What is required - Convert the material below into a JSON list of strings, one string per line, omitting blank lines. Exclude the pictures from the list.

[Data records]
────────────────

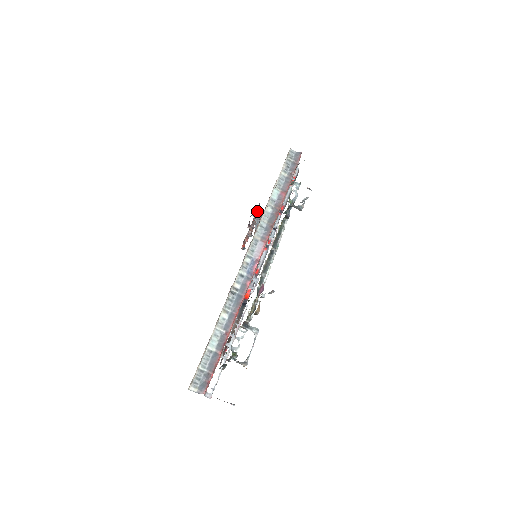
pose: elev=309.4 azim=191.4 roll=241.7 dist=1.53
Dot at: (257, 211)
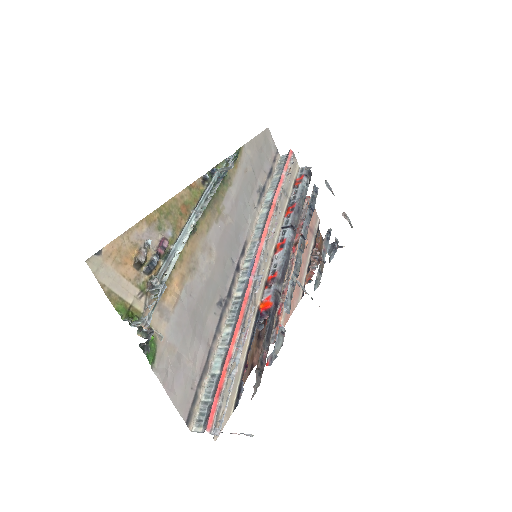
Dot at: (318, 242)
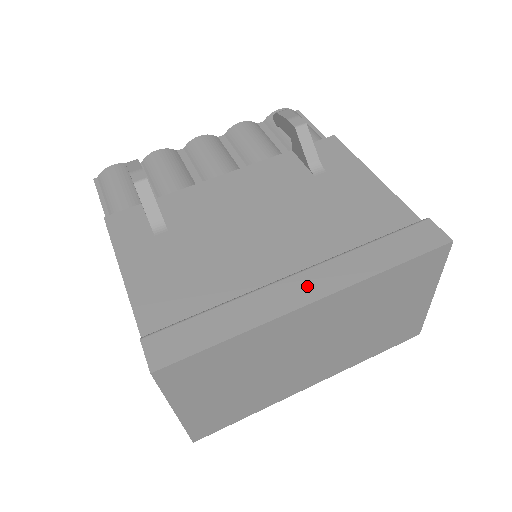
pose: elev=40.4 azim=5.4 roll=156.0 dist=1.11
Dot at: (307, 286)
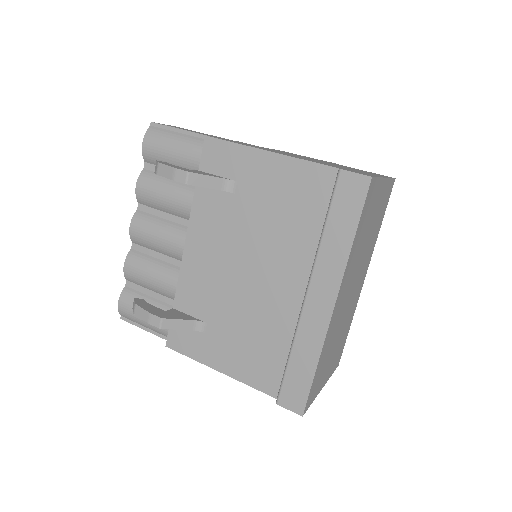
Dot at: (321, 298)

────────────────

The result -
[
  "pose: elev=309.4 azim=191.4 roll=241.7 dist=1.53",
  "Dot at: (257, 211)",
  "Dot at: (318, 242)",
  "pose: elev=40.4 azim=5.4 roll=156.0 dist=1.11",
  "Dot at: (307, 286)",
  "Dot at: (321, 298)"
]